A New Open-Source GPU Comes About

Written by Michael Larabel in Hardware on 4 June 2012 at 05:52 AM EDT. 11 Comments
HARDWARE
After writing last month the open-source graphics card is dead and why the open-source graphics card failed, this weekend I received an email that begins with "Open Graphics! Here we go again! As our master thesis work we have implemented a open source graphics accelerator."

While the university crew designed an open-source graphics processor using an FPGA, they haven't written a proper Linux graphics driver, at least not yet. From part of the email I received, "While this is not anywhere close to OGP, it's a step in the right direction. The big difference is that the only requirement for our implementation is a FPGA and a RAM. This can easily be integrated with a softcore processor like Microblaze or NIOS or the one we have worked with: the OpenRISC. Yea, thats right we are running a open source graphics accelerator connected to a open source cpu architecture. When we get a linux driver up and running it will be a true open source computer with USB, Ethernet etc all open source."

The OpenRISC CPU architecture support was merged into the Linux 3.1 kernel last year. OpenRISC comes out of the OpenCores project as an effort to create an open-source RISC CPU architecture with their current implementation being the OpenRISC 1000.

The architecture/feature overview of this new open-source graphics accelerator can be found at OpenCores.org.
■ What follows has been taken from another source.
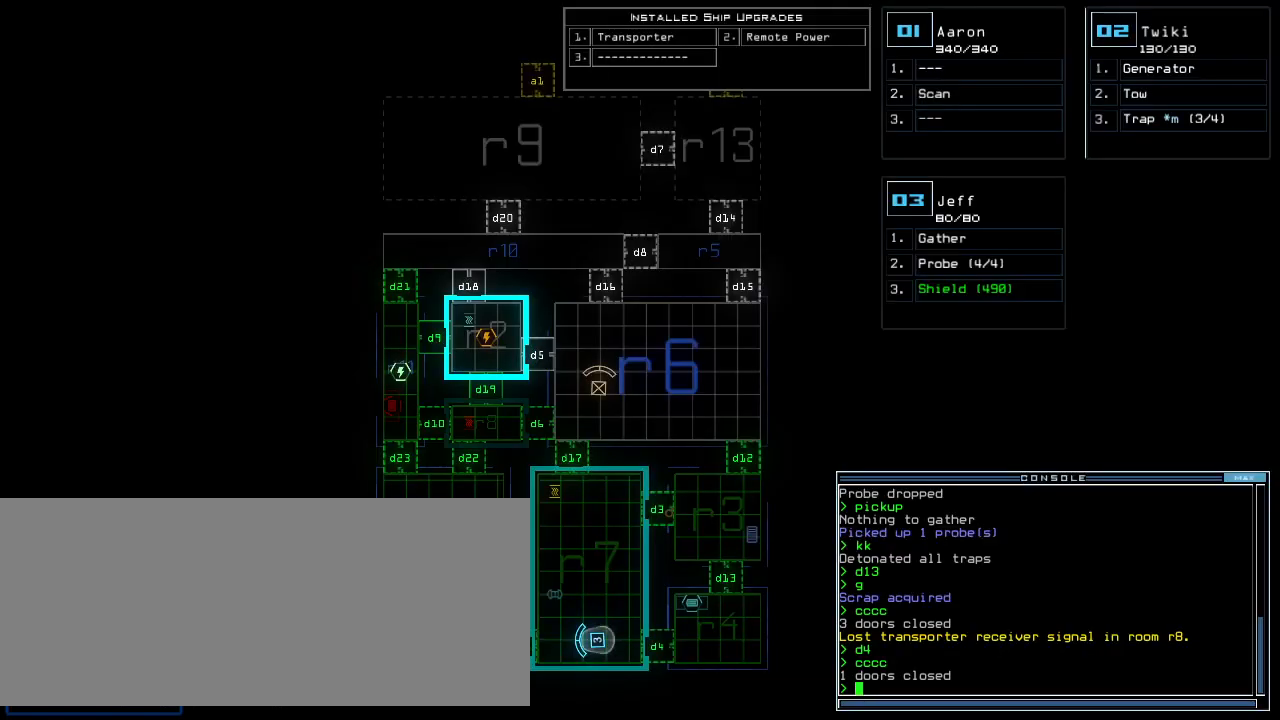
{"keys": [], "events": []}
If you're hoping this open-source design will handle advanced OpenGL and run Steam on Linux, no.
The ORSoC Graphics Accelerator can:
Draw Lines.
Draw Filled or Textured Rectangles.
Draw Filled, Interpolated or Textured Triangles.
Draw Filled Quadratic Bézier Curves.
Write Text with Bitmap Fonts or Vector Fonts.
Draw Alphablended shapes.
Draw Colorkeyed images.
Draw 3D meshes with support for depth buffer.
Transform points (scaling & rotation of triangles and vector fonts).
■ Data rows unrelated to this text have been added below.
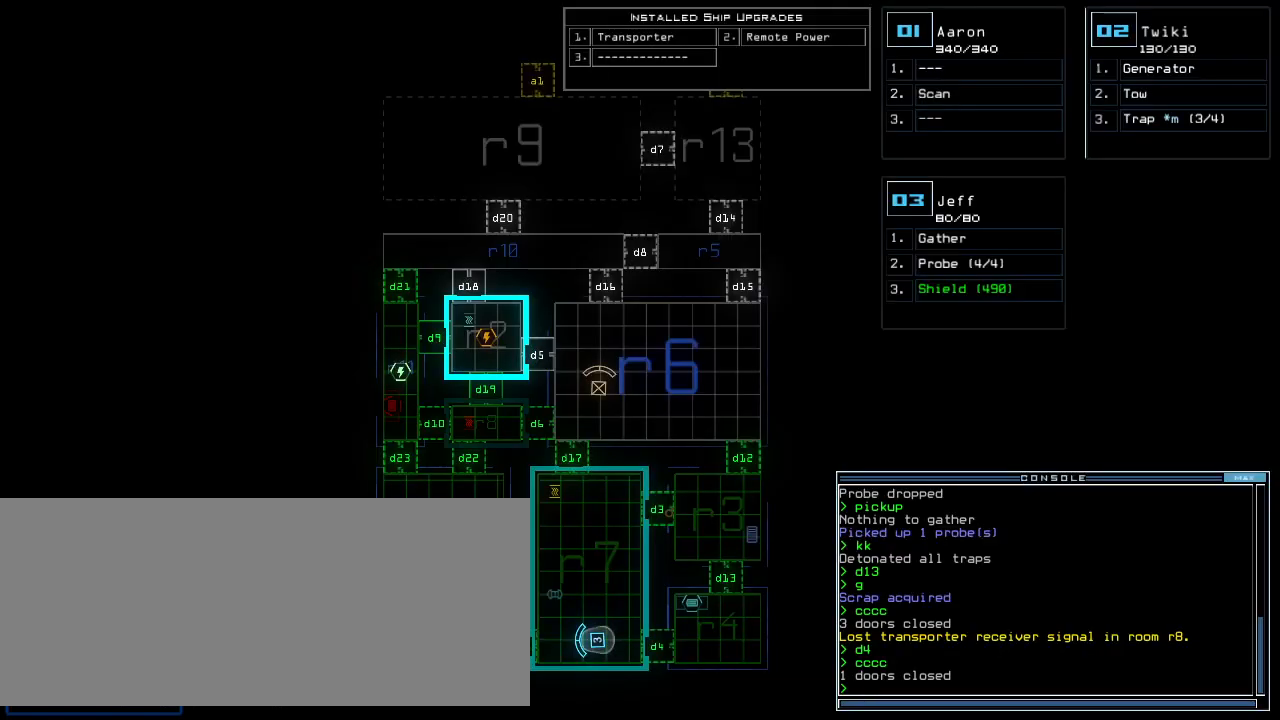
{"keys": ["return"], "events": [[280, "g", "down"], [320, "l", "down"], [360, "g", "up"], [380, "l", "up"], [420, "return", "down"]]}
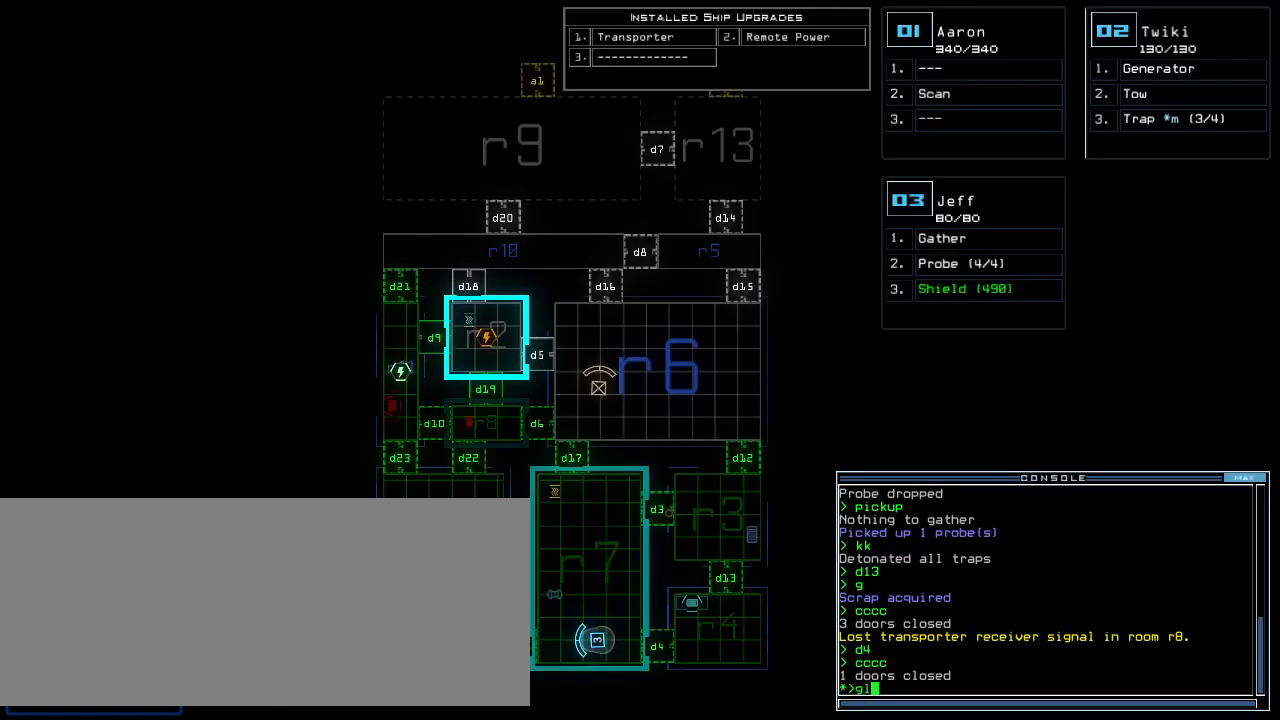
{"keys": [], "events": [[20, "return", "up"]]}
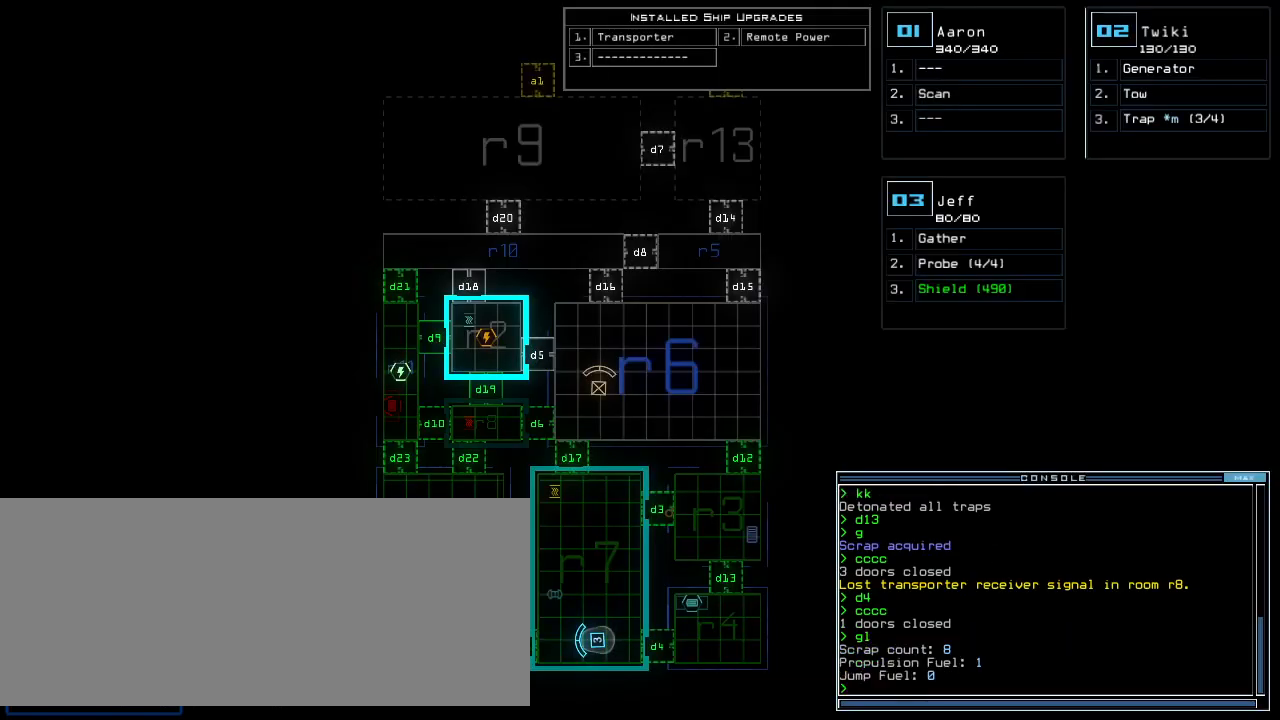
{"keys": [], "events": []}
The ORSoC GFX have support for the following formats:
Support for .TTF fonts.
Support for .OBJ files for 3D meshes.
Support for .bmp, .png, .jpg, etc. (all formats supported by SDL_image).
An example implementation of the graphics accelerator can be found on GitHub for OpenRISC. The work is being developed under the name ORGFXSoC.

Right now they're planning to write a DirectFB driver, but they would be interested in a DRM/KMS driver... "We are planning on a fb based DirectFB driver, but a real DRM/DRI driver would be great." The bare metal drivers for ORGFXSoC can be found in Subversion.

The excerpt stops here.